▶ _Assignment_
The full set of entries below, restated word for word and stripped of images, is the expected result.

--- Data in this exercise Enclosed Below ---

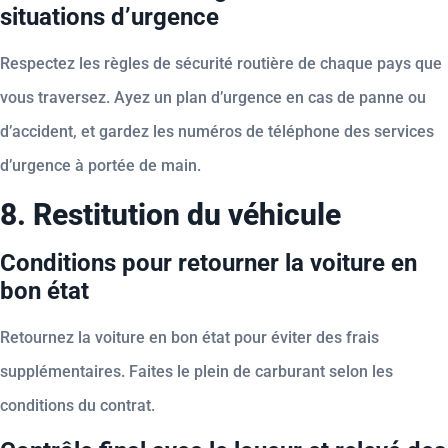
situations d’urgence
Respectez les règles de sécurité routière de chaque pays que
vous traversez. Ayez un plan d’urgence en cas de panne ou
d’accident, et gardez les numéros de téléphone des services
d’urgence à portée de main.
8. Restitution du véhicule
Conditions pour retourner la voiture en
bon état
Retournez la voiture en bon état pour éviter des frais
supplémentaires. Faites le plein de carburant selon les
conditions du contrat.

--- End of Enclosed Data in this exercise ---

▶ _Solved exercise_
situations d’urgence
Respectez les règles de sécurité routière de chaque pays que
vous traversez. Ayez un plan d’urgence en cas de panne ou
d’accident, et gardez les numéros de téléphone des services
d’urgence à portée de main.
8. Restitution du véhicule
Conditions pour retourner la voiture en
bon état
Retournez la voiture en bon état pour éviter des frais
supplémentaires. Faites le plein de carburant selon les
conditions du contrat.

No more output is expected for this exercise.